When I finished my engineering, I was pretty good with assembly language programming. I could do anything with 8085 and 8086.

It took a good deal of time to learn ALP, and I'm glad I did it before learning C as I got all necessary low level details correct and complete.

But I agree your point on pseudo code.

Wow. Dude, you really need to learn how to parse english.

1) When i said, "i don't buy that..." i was referring to people blaming the collage or university for their own lack of knowledge.

In today's world where the internet is available to everyone with a net connection, i would expect people to use some initiative, go online, search for C sources or tutorials, download free compilers and linkers, learn them thoroughly etc. ie The real blame for their lack of knowledge is with them not with their collages.

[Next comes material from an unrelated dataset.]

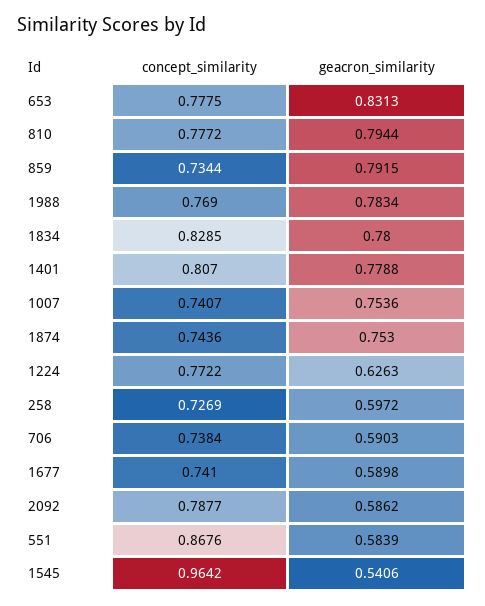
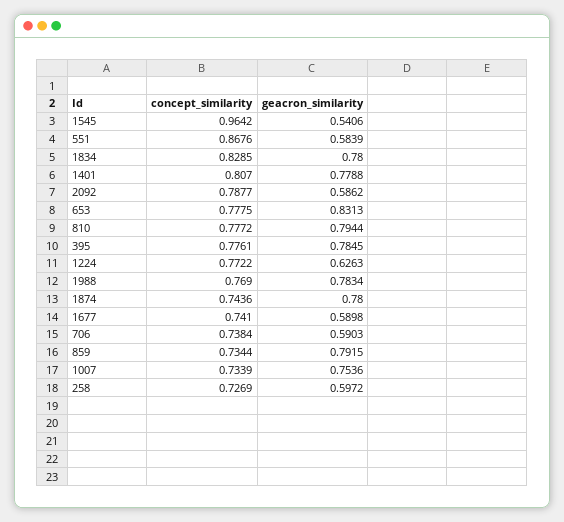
concept_similarity, 1007: 0.7407 -> 0.7339
geacron_similarity, 1874: 0.753 -> 0.78
concept_similarity, 395: none -> 0.7761
geacron_similarity, 395: none -> 0.7845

2) Why would you claim, on the one hand, that the blame for kids is with their collages and poor teaching, and then claim that i expect everyone to know c cause that's the first thing they learn in engineering?

And, lastly, don't get huffy with me, dude. If you make generalizations like "Any engineering grad in India should know C" good for you. I don't care. I really don't give a damn.

You have serious anger issues all over the thread. Calm down a bit.
Really.

I guess you are entitled to your own imagination.

Your aggression and quips do nothing but reveal your insecurity and obviously degrade a rather sensible thread into a showdown of your ego. Kindly refrain.